What is needed →
Write out the records word for word, with no pictures.
Data extracts START
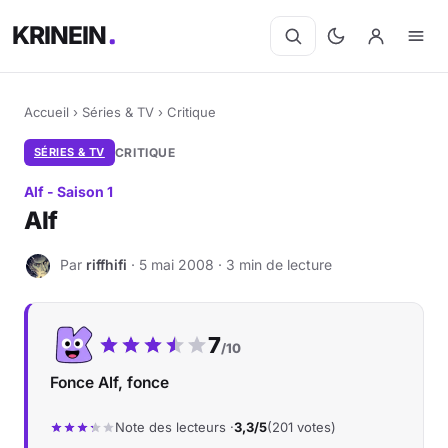
KRINEIN
Accueil
›
Séries & TV
›
Critique
SÉRIES & TV
CRITIQUE
Alf - Saison 1
Alf
Par
riffhifi
· 5 mai 2008 · 3 min de lecture
R
Notre note :
7
/10
Fonce Alf, fonce
Note des lecteurs ·
3,3/5
(201 votes)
Data extracts END
Result →
KRINEIN
Accueil
›
Séries & TV
›
Critique
SÉRIES & TV
CRITIQUE
Alf - Saison 1
Alf
Par
riffhifi
· 5 mai 2008 · 3 min de lecture
R
Notre note :
7
/10
Fonce Alf, fonce
Note des lecteurs ·
3,3/5
(201 votes)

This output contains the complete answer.